# Import Libraries

In [None]:
import matplotlib.pyplot as plt
import numpy as np
import random
import ray
import tensorflow as tf
from gym import spaces
from ray.rllib.algorithms.ppo import PPO
from ray.rllib.models import ModelCatalog
from ray.rllib.policy.rnn_sequencing import add_time_dimension
from ray.rllib.models.tf.tf_modelv2 import TFModelV2
from environments.cartpole import MaskedCartPoleEnv

# Custom LSTM Model

In [None]:
class LSTMPPOModel(TFModelV2):
    def __init__(self, obs_space, action_space, num_outputs, model_config, name):
        super().__init__(
            obs_space=obs_space,
            action_space=action_space,
            num_outputs=num_outputs,
            model_config=model_config,
            name=name
        )

        orig_space = getattr(obs_space, "original_space", obs_space)

        assert (
                isinstance(orig_space, spaces.Dict)
                and "action_mask" in orig_space.spaces
                and "observations" in orig_space.spaces
        )
+ + + +
Written tasks ::
**a.** In the notebook code above, which class does LSTMPPOModel inherit from?
**b.** List every module the notebook code above loads with a plain import statement rather than a from ... import statement.

Dataset entries ::
+ + + +
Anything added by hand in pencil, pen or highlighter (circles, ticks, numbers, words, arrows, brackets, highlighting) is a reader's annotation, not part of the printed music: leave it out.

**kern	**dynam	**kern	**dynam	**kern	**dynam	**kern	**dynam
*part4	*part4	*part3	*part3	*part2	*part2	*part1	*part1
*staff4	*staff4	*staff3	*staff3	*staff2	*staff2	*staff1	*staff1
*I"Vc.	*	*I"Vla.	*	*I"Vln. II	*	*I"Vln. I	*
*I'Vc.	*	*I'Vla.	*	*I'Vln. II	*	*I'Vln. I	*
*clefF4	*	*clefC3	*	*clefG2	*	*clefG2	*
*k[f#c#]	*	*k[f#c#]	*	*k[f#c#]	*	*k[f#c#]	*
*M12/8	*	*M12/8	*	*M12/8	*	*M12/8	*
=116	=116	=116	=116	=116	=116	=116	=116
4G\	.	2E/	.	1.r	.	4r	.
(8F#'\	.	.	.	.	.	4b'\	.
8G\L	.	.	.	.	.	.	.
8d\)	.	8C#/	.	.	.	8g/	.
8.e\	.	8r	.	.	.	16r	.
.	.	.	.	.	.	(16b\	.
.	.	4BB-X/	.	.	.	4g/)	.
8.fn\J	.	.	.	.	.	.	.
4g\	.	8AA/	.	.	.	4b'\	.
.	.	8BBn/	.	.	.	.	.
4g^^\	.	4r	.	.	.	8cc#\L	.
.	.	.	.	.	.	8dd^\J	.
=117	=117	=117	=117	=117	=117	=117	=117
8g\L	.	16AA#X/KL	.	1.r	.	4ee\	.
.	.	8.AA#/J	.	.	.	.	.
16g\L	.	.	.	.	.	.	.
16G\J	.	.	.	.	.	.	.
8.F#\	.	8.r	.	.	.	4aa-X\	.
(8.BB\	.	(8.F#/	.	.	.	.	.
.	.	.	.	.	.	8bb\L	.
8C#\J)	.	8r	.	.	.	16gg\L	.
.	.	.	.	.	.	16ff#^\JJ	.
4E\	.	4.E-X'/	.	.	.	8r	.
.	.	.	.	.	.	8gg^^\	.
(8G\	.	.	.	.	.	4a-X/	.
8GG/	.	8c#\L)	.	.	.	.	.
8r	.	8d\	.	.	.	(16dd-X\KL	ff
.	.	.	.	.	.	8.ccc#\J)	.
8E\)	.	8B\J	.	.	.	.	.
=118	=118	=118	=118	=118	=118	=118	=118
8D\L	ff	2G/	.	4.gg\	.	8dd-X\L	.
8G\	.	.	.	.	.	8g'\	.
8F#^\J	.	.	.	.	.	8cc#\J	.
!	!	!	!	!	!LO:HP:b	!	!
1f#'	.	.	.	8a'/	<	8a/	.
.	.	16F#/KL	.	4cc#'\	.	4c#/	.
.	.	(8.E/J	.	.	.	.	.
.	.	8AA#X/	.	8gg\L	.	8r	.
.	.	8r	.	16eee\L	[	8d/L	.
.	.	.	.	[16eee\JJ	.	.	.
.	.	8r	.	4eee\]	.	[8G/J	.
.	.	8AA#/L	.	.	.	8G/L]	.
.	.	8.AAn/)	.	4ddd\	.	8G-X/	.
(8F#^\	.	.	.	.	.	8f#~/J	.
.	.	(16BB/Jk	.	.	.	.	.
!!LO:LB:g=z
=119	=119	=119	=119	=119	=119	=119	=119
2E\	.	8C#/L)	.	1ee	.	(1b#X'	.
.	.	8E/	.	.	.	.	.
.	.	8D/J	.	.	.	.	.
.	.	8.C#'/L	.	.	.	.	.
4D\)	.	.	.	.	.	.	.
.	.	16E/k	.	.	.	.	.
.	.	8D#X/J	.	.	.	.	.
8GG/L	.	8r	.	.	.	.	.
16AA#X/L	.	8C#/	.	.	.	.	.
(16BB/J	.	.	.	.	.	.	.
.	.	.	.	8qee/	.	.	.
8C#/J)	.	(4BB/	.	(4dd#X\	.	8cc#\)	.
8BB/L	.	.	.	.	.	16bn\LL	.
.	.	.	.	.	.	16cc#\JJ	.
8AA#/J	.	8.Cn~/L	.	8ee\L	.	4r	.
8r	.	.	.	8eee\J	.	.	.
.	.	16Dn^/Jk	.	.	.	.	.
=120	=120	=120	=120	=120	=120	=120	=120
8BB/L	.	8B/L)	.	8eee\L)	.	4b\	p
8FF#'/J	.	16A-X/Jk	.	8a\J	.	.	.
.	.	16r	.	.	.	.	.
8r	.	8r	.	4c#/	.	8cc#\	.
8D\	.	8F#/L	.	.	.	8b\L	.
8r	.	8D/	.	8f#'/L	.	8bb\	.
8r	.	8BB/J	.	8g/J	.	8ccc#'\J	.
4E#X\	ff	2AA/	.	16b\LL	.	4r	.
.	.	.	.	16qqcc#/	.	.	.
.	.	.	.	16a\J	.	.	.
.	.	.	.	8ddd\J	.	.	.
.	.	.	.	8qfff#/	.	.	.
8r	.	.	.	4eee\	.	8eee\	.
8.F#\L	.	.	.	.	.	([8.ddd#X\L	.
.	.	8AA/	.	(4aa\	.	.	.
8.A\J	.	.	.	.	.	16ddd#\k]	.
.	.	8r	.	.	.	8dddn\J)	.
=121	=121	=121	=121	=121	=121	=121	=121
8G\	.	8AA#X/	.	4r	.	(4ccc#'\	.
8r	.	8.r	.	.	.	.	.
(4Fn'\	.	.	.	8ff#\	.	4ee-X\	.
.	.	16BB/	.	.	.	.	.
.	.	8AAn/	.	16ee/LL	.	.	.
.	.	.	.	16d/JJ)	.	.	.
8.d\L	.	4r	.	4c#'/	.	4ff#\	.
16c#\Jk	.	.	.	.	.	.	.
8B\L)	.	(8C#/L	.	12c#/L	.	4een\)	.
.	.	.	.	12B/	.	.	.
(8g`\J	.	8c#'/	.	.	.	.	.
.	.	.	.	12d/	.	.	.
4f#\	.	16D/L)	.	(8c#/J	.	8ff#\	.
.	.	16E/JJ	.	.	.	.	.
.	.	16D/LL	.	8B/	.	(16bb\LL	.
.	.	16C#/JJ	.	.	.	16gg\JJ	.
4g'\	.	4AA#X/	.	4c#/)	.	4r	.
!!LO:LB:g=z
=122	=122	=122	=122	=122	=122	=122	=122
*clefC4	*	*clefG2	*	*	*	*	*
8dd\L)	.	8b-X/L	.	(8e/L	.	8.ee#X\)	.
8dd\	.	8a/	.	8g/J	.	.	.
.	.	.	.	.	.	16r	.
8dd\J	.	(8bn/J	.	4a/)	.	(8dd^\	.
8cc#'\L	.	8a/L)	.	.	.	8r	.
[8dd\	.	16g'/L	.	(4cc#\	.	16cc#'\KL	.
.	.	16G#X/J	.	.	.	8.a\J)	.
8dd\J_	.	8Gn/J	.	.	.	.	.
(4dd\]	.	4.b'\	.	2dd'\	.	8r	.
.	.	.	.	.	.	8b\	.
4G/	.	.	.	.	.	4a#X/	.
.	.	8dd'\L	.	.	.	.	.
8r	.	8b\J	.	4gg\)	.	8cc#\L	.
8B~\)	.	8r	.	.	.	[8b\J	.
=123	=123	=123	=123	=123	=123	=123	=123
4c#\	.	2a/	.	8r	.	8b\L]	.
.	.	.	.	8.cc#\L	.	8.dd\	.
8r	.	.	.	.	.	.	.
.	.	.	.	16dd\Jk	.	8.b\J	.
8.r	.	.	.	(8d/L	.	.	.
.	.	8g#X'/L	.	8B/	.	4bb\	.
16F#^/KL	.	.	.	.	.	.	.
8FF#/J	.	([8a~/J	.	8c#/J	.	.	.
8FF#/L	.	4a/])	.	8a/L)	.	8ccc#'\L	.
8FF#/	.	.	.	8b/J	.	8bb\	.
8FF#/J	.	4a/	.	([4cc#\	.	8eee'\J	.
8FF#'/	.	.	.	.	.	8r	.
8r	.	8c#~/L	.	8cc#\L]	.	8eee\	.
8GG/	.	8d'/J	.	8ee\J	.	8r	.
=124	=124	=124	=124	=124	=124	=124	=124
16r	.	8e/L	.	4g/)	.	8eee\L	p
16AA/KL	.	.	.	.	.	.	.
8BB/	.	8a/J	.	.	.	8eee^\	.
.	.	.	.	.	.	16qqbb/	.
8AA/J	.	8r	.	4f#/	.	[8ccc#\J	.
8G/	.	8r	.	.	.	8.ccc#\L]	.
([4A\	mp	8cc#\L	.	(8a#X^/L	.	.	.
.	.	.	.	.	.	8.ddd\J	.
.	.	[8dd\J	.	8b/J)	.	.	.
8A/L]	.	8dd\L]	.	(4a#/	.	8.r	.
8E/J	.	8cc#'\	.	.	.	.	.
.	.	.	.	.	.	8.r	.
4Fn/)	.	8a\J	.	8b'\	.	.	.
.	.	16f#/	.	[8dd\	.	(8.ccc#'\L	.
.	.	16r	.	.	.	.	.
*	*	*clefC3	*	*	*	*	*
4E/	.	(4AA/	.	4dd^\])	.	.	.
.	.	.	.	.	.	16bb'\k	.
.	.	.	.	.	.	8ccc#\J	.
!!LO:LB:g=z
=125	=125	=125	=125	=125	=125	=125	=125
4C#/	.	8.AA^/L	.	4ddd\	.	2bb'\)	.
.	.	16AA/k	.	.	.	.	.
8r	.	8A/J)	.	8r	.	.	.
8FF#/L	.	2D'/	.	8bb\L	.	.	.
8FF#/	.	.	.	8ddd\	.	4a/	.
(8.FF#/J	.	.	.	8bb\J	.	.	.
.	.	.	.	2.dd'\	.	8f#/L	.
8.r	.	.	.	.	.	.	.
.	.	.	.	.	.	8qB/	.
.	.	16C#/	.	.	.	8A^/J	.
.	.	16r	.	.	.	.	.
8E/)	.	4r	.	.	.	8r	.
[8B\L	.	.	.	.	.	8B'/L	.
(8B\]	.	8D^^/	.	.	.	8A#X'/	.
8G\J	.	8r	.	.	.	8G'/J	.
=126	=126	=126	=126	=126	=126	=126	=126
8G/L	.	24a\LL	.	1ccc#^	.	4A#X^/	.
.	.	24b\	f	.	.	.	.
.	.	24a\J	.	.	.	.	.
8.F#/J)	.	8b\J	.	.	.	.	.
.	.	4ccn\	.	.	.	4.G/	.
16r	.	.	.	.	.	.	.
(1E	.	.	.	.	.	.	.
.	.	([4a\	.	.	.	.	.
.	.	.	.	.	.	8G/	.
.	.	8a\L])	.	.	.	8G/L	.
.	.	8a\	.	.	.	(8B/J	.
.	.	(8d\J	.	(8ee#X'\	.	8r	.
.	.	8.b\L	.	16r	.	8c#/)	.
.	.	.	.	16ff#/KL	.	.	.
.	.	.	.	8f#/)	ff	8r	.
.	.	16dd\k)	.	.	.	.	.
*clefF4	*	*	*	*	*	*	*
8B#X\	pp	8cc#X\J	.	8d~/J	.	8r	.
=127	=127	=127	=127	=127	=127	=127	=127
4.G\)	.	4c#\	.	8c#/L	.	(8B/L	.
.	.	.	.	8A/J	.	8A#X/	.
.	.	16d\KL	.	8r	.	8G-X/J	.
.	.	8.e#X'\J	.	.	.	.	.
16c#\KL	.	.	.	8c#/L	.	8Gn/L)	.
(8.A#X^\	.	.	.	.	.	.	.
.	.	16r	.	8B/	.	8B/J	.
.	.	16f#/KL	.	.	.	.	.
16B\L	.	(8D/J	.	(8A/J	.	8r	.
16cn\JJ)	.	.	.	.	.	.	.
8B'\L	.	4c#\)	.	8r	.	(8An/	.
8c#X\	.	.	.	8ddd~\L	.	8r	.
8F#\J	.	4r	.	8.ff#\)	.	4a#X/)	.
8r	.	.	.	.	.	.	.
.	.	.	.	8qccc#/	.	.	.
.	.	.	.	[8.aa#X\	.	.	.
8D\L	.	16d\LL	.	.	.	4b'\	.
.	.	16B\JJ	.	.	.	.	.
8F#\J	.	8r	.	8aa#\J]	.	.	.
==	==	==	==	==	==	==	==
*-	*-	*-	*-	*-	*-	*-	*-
+ + + +
Solutions by task ::
**a.** TFModelV2

**b.** matplotlib.pyplot (as plt), numpy (as np), random, ray, tensorflow (as tf)